### ACTIVITY:
Using the entries that follow, count the lines containing the word "LIST" and give that number by itself.

(Circuit design text data)
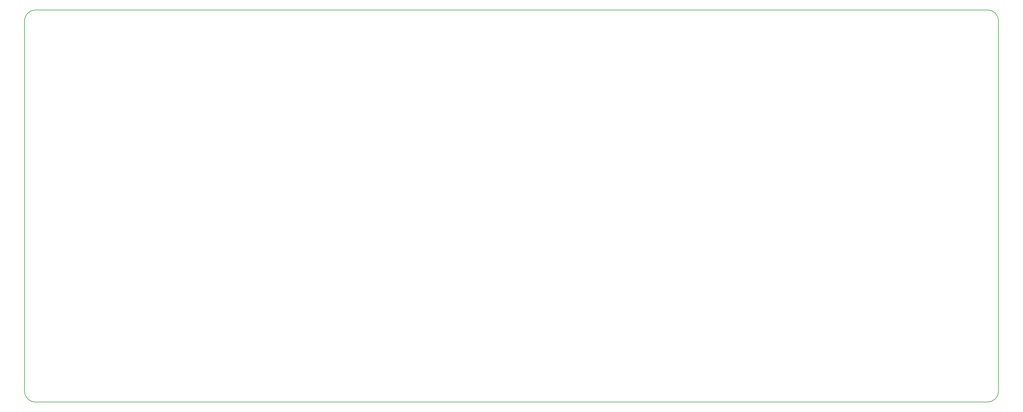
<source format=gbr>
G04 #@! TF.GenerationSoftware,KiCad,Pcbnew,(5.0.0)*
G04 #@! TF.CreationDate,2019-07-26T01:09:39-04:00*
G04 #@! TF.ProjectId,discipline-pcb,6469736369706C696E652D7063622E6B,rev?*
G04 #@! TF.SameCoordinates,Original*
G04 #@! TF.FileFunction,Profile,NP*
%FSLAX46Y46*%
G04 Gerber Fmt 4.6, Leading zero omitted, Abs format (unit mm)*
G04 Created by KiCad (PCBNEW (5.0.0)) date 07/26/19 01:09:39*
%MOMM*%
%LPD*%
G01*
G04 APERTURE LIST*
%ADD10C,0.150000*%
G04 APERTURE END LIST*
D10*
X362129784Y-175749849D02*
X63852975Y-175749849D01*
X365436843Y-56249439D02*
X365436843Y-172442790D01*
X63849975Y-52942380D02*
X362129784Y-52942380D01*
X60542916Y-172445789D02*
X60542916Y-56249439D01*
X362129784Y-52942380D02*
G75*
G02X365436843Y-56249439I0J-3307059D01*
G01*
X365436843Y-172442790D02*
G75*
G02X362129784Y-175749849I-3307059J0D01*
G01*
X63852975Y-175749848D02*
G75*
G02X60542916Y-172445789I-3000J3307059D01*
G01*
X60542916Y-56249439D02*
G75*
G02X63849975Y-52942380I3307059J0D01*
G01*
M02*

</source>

---

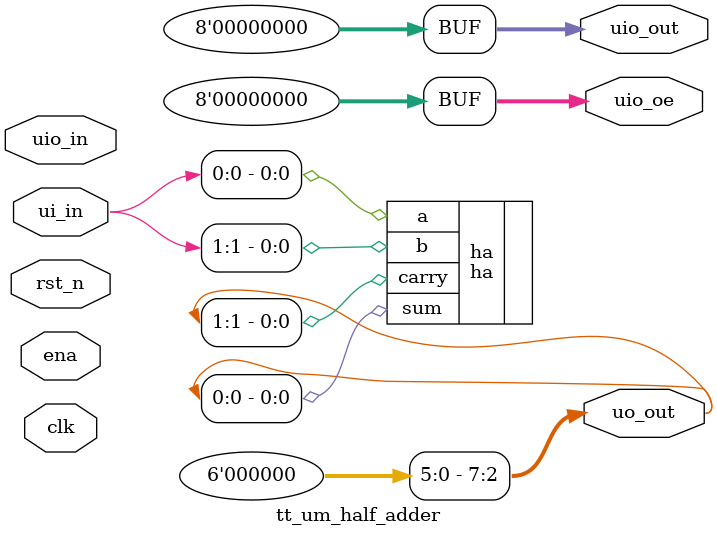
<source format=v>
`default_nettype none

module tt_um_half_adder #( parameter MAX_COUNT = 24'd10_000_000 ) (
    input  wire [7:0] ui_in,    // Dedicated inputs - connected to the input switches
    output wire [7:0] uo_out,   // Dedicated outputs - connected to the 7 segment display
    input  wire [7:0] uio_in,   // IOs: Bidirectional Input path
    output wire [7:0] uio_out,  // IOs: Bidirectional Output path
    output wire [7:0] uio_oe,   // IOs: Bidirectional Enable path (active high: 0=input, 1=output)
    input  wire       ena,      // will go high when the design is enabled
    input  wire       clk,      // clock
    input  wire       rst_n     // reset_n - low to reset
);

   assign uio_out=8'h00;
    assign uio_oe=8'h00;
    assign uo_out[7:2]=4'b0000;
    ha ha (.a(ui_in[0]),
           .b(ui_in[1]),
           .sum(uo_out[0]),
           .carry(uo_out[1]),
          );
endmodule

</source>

### RESPONSE TO THIS TASK:
2